- **Text extract**
-- BEGIN --
Logan/Smyth and the Mystery of the Ring Knife

Saturday, September 10, 2011
By Phil Elmore

It all started when a friend of mine gave me a curious little knife he found at a flea market. Shaped like a ring, it was, he was told, a “paperboy knife,” used decades ago by newspapermen to cut the twine on bales of newspapers. A little searching on eBay revealed that knives of this type are also called “postal knives.” The application seemed obvious enough. While wearing this knife on your finger, you could easily use it for packaging and cutting cord and string, yet there would be little danger of injury to the wearer.

My sample bore a clue to its origin: the words “Logan Smyth” and the number “6.” The 6 I could interpret easily enough; the ring was roughly that size and just barely fit my pinky. “Logan Smyth” I took to be the manufacturer… but who was Logal Smyth, and were they still in business? How old was my knife likely to be?

A query at the knife enthusiast bulletin board Bladeforums proved very interesting. No one could tell me much about Logan Smyth, but several participants identified my blade as a Handy Twine Knife. One collector even had a box of very old Handy Twine Knives, complete with documentation, and this included instructions for using the blades.

The Handy Twine Knife Company of Sandusky, Ohio, it turns out, has been in business for more than a hundred years. They have manufactured nothing but ring knives during all that time. “Our utility knives lead the industry,” their website asserts. “This ring-type knife can be used to cut twine, ribbon, plastic strapping, pallet wrap, tape, cardboard, even light gauge wire!” The company claims its little knives can even increase productivity while reducing “the risk of repetitive motion injuries.” The ring band is aluminum, while the blade is heat-treated steel held in place with nickel-plated brass rivets. The Handy Twine Knife Company also offers knives with polycarbonate plastic rings and offers an FDA-approved model for use in food processing (such as meat packing).

Photo courtesy of Roland Procter.

According to the company’s history page, the knife was invented by a postal worker named James R. Caldwell in the late 1800s. Frustrated at his inability to “keep track of” his pocket knife while sorting mail for transportation by rail, he attached the blade of his knife to a copper band bent around his finger. (The Handy Twine Knife Company says this original knife is now on display at the Smithsonian Postal Museum.)
-- END --
- **Given exercise A**
Revise the ring knife article from "Saturday, September 10, 2011" to "to the wearer.", putting "yard sale" in place of "flea market".
- **Given exercise B**
Answer these questions using the ring knife article.
(i) What number was marked on the knife, and what did it indicate?
(ii) In which city and state is the Handy Twine Knife Company located?
(iii) What metal was the band that James R. Caldwell attached his knife blade to?

- **Raw data**
-- BEGIN --
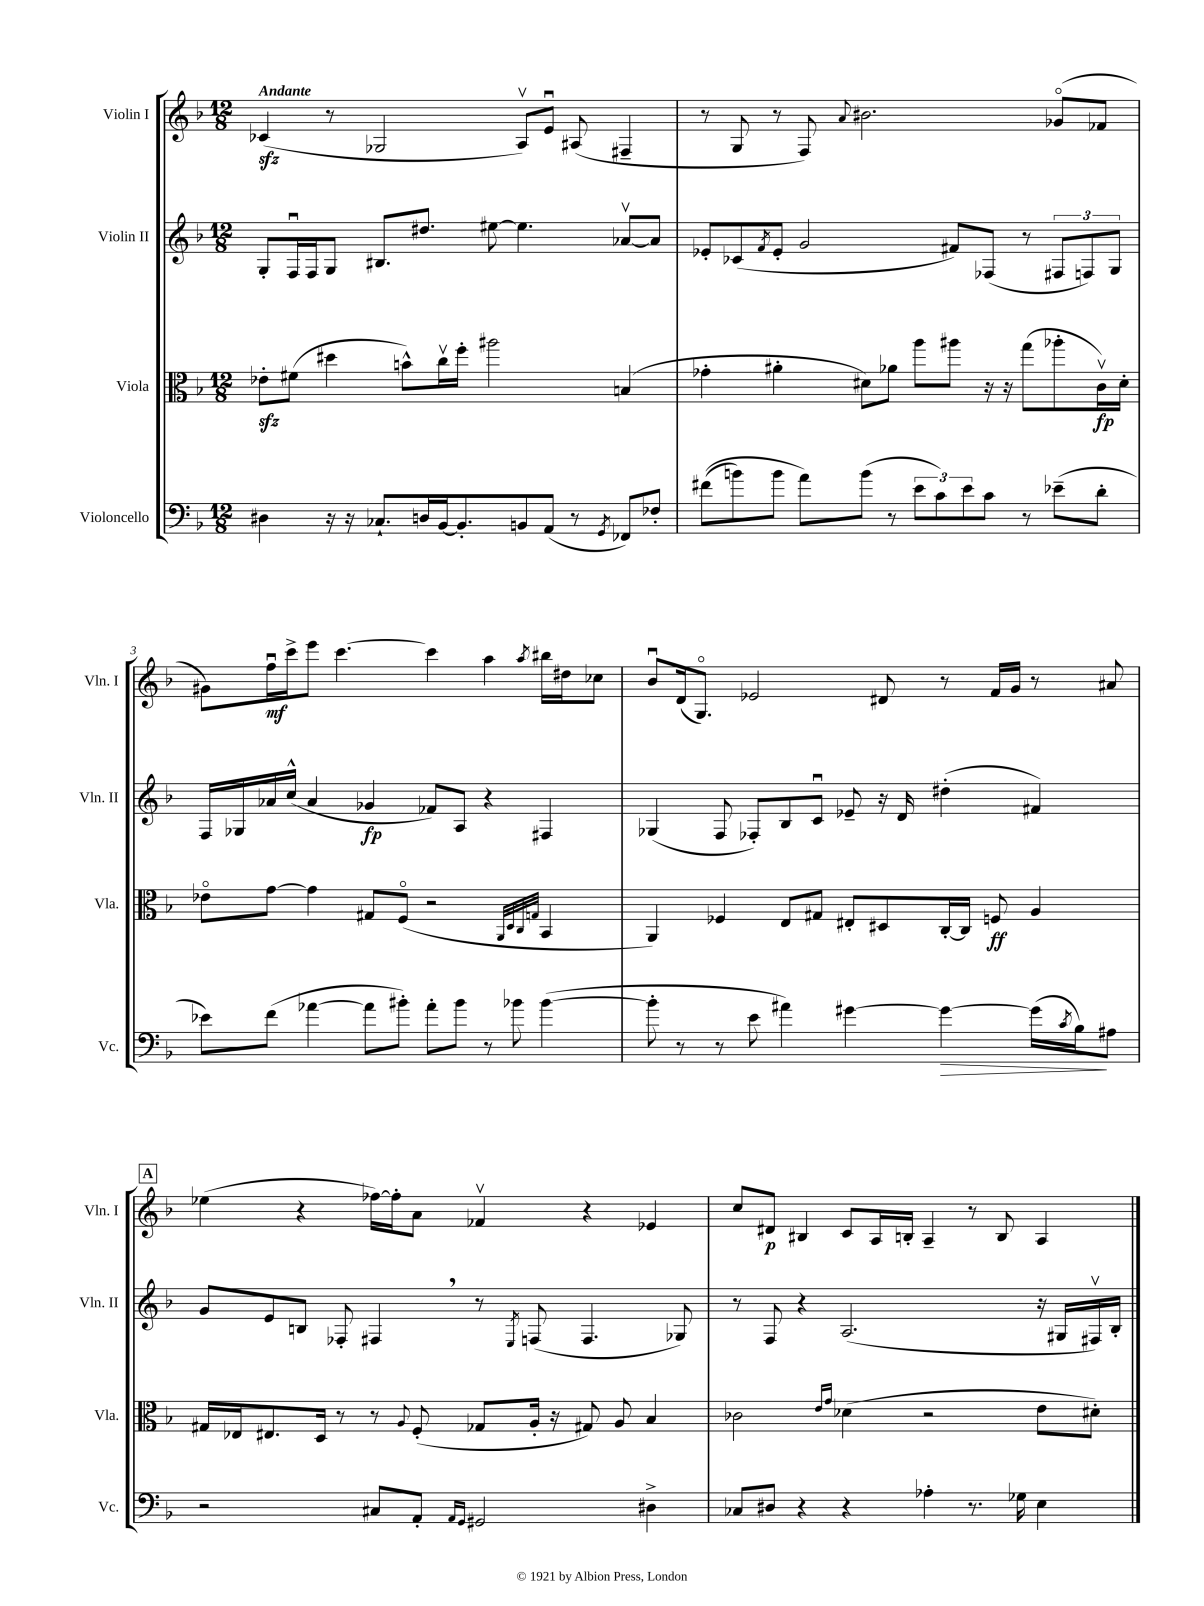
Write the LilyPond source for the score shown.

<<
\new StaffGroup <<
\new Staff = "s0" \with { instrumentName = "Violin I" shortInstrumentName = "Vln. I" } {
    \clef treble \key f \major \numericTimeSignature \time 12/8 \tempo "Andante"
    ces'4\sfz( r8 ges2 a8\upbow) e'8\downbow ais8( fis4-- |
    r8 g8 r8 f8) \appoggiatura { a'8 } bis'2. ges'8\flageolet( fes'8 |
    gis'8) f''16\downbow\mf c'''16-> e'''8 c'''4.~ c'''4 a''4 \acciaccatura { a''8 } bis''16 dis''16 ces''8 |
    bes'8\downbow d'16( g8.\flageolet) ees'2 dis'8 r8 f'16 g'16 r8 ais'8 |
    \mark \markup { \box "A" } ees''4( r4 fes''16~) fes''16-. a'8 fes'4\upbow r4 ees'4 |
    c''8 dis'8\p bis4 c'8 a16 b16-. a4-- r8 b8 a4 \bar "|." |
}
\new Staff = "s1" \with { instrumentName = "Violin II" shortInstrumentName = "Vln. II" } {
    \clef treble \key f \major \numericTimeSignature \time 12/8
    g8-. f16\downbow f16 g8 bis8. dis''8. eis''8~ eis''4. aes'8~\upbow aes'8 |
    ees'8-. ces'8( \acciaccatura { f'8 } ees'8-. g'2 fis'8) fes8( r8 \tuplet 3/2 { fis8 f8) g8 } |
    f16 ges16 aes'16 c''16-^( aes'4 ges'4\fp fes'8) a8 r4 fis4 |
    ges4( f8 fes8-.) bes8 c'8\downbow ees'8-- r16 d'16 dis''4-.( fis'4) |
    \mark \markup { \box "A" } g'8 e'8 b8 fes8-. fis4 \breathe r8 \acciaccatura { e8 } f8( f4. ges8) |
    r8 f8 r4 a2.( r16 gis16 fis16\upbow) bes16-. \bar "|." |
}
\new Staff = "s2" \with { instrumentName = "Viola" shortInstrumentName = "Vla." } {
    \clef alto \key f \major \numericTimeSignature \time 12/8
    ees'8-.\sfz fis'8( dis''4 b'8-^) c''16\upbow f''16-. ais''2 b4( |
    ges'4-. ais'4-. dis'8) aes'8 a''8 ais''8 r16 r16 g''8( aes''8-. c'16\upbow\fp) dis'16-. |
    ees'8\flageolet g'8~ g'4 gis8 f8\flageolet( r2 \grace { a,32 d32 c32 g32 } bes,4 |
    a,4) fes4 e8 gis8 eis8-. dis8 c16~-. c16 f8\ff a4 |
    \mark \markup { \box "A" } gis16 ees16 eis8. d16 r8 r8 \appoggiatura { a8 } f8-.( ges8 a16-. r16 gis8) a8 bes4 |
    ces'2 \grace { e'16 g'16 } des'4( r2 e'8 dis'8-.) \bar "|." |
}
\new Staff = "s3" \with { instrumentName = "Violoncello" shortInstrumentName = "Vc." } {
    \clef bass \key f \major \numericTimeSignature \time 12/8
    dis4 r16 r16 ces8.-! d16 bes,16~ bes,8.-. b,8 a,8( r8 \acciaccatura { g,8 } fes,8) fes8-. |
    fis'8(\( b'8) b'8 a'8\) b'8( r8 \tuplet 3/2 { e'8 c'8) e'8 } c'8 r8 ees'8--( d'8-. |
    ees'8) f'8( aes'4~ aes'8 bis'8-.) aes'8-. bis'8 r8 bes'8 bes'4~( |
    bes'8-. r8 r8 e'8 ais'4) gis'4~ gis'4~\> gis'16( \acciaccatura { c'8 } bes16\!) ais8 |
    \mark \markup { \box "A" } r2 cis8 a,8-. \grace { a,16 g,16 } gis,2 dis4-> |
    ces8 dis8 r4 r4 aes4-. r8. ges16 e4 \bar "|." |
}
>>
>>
-- END --
-- BEGIN --
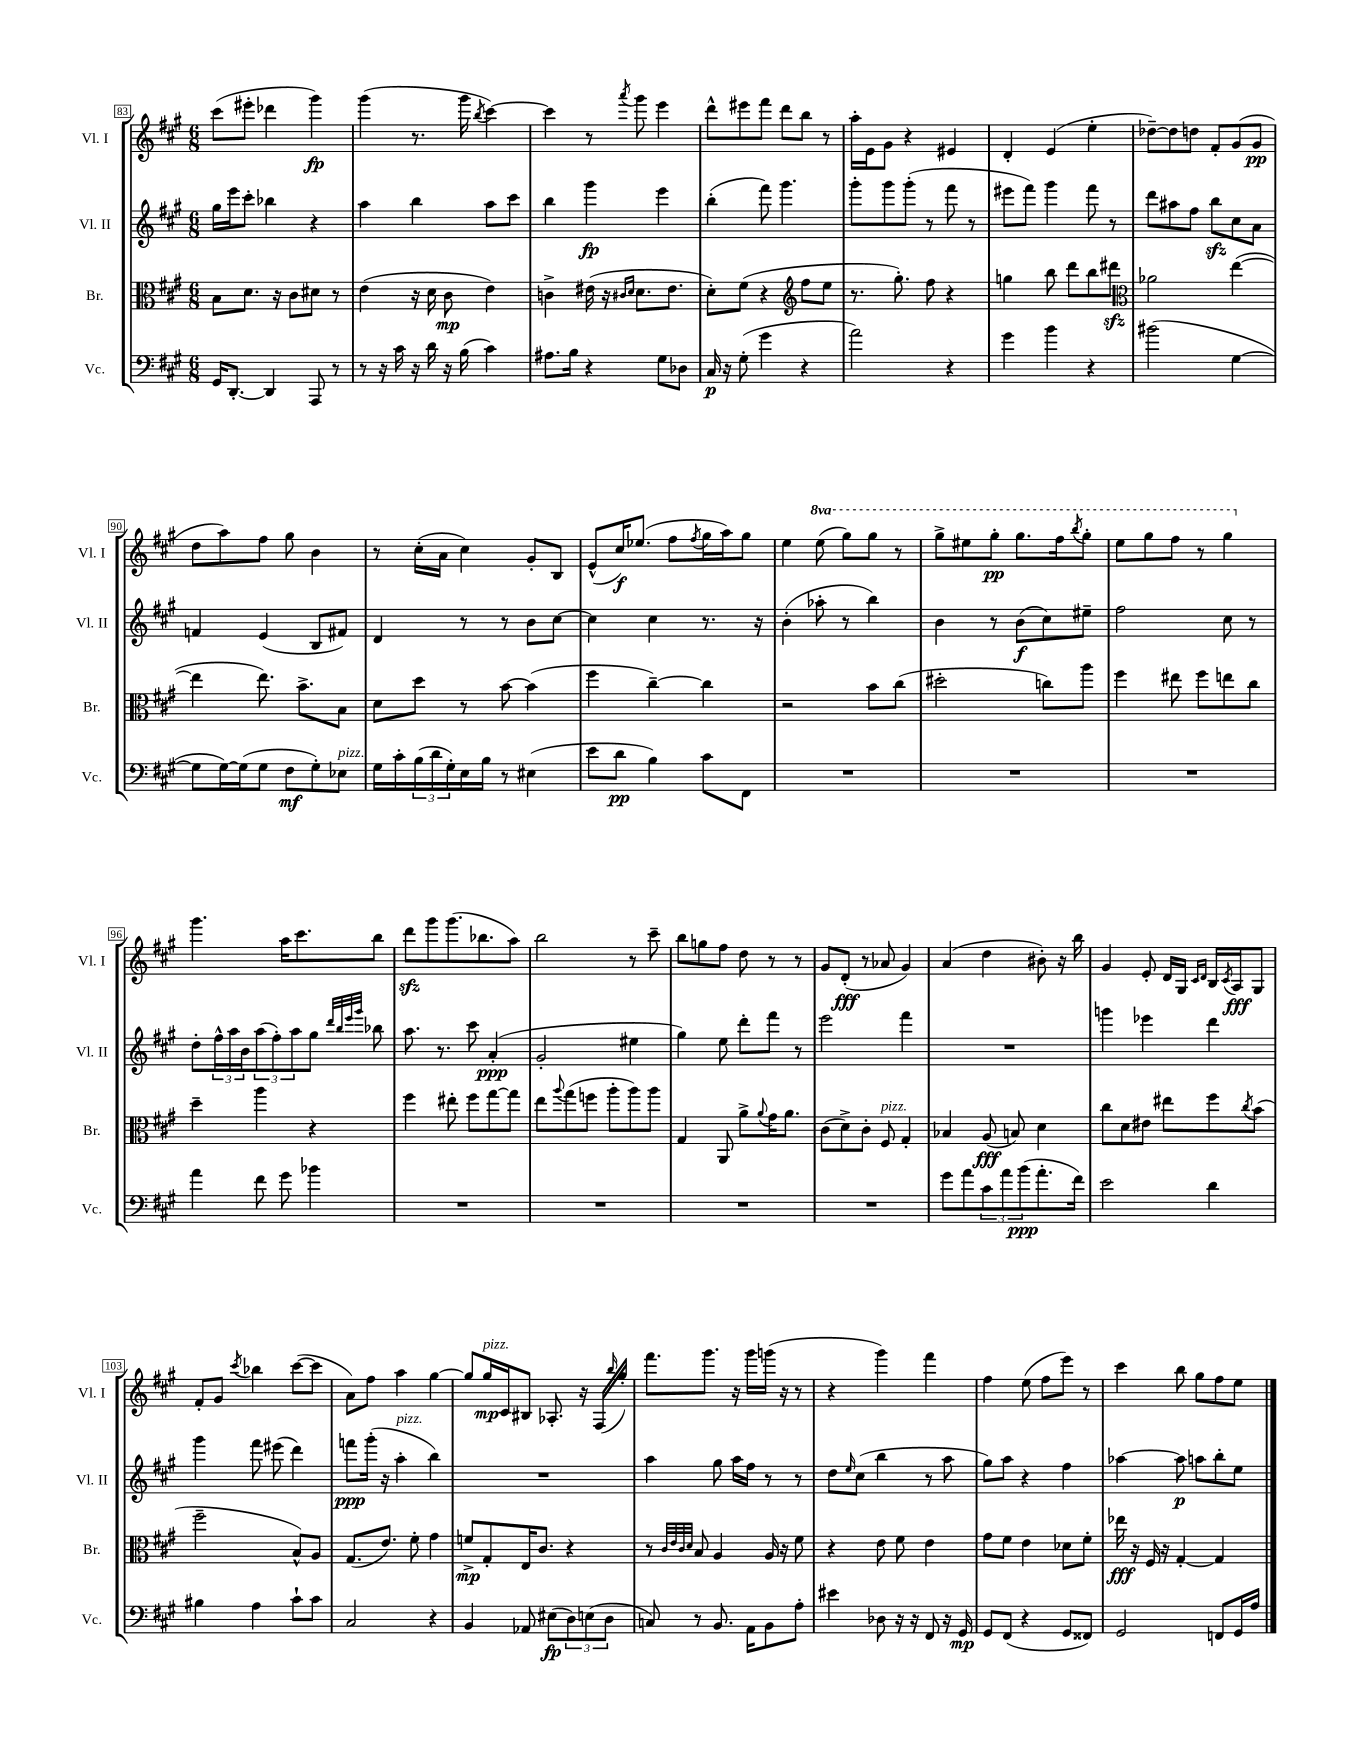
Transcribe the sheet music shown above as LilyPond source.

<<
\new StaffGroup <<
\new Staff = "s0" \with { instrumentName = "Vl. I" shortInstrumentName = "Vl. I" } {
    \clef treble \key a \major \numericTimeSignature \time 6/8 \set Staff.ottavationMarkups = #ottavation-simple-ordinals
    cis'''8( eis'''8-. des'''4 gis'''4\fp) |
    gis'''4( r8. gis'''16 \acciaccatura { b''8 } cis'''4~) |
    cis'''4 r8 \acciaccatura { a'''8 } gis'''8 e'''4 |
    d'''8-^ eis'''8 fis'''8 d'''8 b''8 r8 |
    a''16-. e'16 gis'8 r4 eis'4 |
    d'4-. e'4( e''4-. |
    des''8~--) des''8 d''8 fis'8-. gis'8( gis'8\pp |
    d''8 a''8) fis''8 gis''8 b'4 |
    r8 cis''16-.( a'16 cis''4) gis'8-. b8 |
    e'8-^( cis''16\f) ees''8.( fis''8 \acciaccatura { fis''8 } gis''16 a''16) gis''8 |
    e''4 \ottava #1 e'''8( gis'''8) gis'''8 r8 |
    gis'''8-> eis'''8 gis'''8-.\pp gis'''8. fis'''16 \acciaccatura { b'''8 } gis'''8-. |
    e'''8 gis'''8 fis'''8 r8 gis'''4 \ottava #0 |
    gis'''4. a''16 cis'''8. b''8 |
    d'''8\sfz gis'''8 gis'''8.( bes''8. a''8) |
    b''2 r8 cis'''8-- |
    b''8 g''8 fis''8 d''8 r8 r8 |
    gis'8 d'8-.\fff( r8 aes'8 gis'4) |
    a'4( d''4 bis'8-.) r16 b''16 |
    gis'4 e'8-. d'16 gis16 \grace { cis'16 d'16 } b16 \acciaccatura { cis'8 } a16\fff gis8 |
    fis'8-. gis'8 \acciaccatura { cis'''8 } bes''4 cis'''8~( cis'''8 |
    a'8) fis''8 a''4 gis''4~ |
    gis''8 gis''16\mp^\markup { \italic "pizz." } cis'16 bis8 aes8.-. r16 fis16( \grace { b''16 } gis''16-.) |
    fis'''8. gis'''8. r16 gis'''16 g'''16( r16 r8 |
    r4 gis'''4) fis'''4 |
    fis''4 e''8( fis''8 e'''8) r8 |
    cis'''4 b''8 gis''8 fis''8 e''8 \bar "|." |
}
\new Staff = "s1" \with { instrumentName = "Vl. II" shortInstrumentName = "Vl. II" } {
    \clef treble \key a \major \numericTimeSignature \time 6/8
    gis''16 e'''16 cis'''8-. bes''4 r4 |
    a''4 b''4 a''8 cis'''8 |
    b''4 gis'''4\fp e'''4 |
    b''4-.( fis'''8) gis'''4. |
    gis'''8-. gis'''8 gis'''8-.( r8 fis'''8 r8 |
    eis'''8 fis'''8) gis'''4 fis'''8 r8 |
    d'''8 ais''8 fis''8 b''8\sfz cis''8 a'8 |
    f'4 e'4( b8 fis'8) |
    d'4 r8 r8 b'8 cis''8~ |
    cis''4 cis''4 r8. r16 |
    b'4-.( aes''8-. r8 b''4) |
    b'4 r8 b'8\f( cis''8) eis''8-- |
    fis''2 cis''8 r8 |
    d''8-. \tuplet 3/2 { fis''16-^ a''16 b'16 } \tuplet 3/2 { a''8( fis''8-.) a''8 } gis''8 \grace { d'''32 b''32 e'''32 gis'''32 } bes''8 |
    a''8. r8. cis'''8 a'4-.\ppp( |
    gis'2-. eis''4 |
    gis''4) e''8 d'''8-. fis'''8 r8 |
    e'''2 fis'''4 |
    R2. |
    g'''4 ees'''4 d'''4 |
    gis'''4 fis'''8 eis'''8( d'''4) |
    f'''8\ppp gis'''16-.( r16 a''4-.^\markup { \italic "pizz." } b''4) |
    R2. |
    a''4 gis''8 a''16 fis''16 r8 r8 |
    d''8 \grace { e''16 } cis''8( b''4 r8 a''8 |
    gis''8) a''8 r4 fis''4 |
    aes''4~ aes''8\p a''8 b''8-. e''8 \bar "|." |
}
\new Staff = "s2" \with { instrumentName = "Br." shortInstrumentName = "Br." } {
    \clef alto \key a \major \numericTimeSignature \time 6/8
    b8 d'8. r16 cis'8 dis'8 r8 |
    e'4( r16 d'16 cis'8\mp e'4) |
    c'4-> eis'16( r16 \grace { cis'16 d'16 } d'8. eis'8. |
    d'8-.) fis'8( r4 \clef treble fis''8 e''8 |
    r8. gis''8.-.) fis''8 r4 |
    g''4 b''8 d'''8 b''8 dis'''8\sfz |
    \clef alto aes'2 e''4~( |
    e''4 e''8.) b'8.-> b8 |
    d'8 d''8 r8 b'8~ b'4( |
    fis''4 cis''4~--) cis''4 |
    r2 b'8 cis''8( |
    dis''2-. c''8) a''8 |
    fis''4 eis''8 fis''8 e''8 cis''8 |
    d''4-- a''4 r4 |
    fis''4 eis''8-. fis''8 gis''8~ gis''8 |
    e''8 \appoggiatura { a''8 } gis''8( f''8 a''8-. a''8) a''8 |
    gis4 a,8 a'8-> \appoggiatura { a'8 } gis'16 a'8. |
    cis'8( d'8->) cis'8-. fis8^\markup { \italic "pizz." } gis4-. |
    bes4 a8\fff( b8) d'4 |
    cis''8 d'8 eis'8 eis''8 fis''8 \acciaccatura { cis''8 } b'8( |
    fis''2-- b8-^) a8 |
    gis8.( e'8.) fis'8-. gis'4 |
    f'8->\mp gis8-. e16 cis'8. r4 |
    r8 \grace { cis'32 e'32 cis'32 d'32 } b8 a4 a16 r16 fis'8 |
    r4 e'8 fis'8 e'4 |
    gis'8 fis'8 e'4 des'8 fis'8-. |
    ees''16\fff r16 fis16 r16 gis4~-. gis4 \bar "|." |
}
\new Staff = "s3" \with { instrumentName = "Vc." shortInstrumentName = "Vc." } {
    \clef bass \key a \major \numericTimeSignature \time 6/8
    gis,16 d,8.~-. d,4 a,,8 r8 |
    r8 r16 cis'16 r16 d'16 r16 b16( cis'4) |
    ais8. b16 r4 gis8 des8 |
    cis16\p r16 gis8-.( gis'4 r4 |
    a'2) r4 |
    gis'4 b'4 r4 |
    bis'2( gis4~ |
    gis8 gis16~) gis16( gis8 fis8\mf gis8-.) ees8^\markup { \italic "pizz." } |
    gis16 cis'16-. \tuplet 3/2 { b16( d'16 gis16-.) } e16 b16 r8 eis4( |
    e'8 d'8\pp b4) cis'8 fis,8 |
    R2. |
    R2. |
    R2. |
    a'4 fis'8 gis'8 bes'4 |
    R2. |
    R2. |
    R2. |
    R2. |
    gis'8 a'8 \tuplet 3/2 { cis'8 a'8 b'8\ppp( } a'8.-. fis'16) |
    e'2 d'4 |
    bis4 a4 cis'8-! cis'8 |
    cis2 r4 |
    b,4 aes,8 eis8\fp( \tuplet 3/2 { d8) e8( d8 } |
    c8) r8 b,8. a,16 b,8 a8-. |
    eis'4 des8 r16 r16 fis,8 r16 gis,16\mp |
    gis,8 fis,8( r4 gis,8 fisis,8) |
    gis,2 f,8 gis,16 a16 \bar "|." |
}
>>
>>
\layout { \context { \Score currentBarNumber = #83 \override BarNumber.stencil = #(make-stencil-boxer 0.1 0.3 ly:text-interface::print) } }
-- END --
- **Full output A**
Saturday, September 10, 2011
By Phil Elmore

It all started when a friend of mine gave me a curious little knife he found at a yard sale. Shaped like a ring, it was, he was told, a “paperboy knife,” used decades ago by newspapermen to cut the twine on bales of newspapers. A little searching on eBay revealed that knives of this type are also called “postal knives.” The application seemed obvious enough. While wearing this knife on your finger, you could easily use it for packaging and cutting cord and string, yet there would be little danger of injury to the wearer.

- **Full output B**
(i) The number 6, which indicated the ring's size.
(ii) Sandusky, Ohio.
(iii) Copper.